Michele, convinto che come per i maestri comacini l’arte si trasmetta di padre in figlio, «sebbene scolpisse pagine anziché pietra», considera la propria vocazione come una continuazione dell’opera di suo padre, uno scalpellino che raffigura drammatici bassorilievi marmorei (Il cavallo rosso, p. 1169)
Analogamente, per Corti la scrittura è un concreto – quasi fisico – portare alla luce il trascendente che fa capolino nel volto sensibile della realtà e ne svela il significato, in una continua e vivificante dialettica tra l’universale e il particolare in cui esso si incarna. Questa radice genera da una parte l’appassionata indagine del particolare che dà vita alla pagina cortiana, dall’altra la presenza di una speranza sempre costruttiva, anche quando il mondo bello e amato raffigurato nel romanzo sembra dissolversi sotto la spinta di una modernità non sempre vivificante. Mai la scrittura scade nel rimpianto o nella nostalgia, perché il cuore della pagina non è il particolare (di cui, pure, lo scrittore avverte pienamente il fascino), ma il suo nesso con l’universale: a questo significato, che nel suo darsi storico si manifesta in un tempo e in un luogo precisi, la parola poetica affida il compito di porsi come modello esemplare offerto al lettore che accolga la sfida di accoglierlo e farlo brillare nei propri giorni.
Con disposizione fattivamente briantea il compito che Corti assegna al proprio lavoro supera i limiti spaziali e temporali della sua vita, in un coinvolgimento del lettore nella costruzione del bene che – a ben vedere – è il compimento di quell’opera «che serva potentemente alla gloria di Dio sulla terra» vagheggiata da ragazzo.
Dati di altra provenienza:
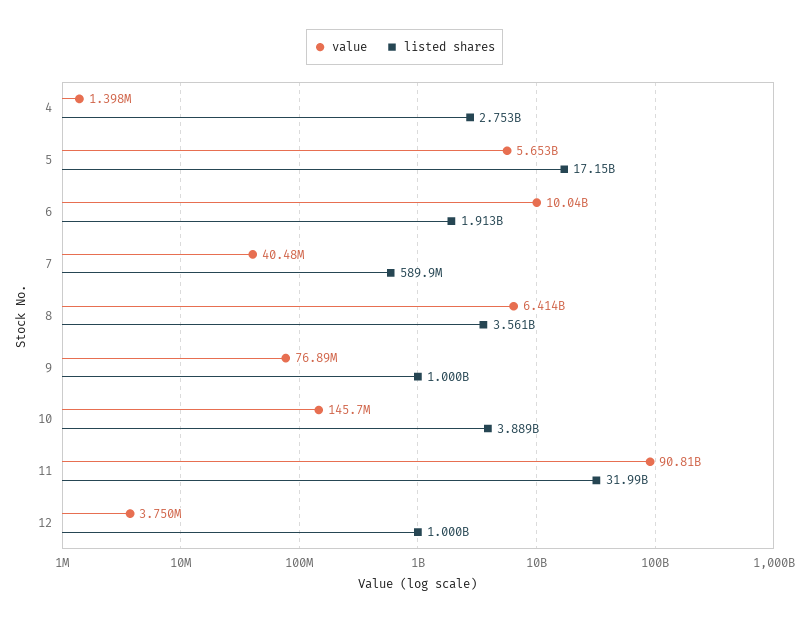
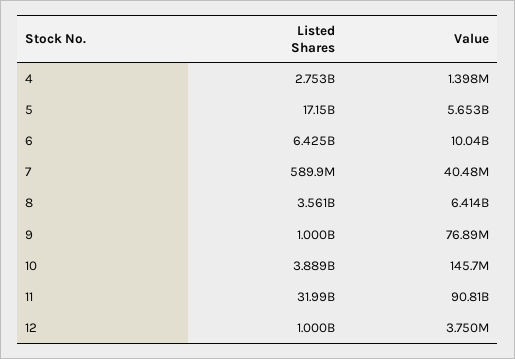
listed shares, 6: 1913000000 -> 6425000000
L’esperienza bellica e la riflessione sul contesto storico e culturale del dopoguerra radicano in lui la vocazione di scrittore-testimone, impegnato in una battaglia civile di cui avverte l’urgenza. La consapevolezza di una vocazione ineludibile segna la conclusione del suo romanzo autobiografico sulla guerra di Liberazione in Italia. Riflettendo sul proprio compito e sul nuovo tipo di milizia che avrebbe dovuto affrontare, considera: «“Se non saremo costretti con le armi, a combattere con le idee, con l’azione civile forse? “. Ecco: proprio così! In quel momento avvertii lo Spirito in me, e compresi che non avevo scampo» (Eugenio Corti, Gli ultimi soldati del Re, Ares, Milano 1994, p. 316).
Combattente con la penna per l’intera esistenza, per il portavoce della propria concezione letteraria nel Cavallo rosso sceglie il nome dell’arcangelo verso il quale ha sempre nutrito una speciale devozione: Michele, vale a dire Chi-come-Dio. Se l’arcangelo guerriero lotta per il bene nella trascendenza, Eugenio Corti scrittore-testimone si assume fino in fondo il compito di soldato a servizio della verità nella dimensione storica. Ai suoi lettori lascia il pegno di una tensione a vivere e a raccontare pienamente ogni realtà, in un cammino sospinto da soffi gagliardi di ali d’angelo.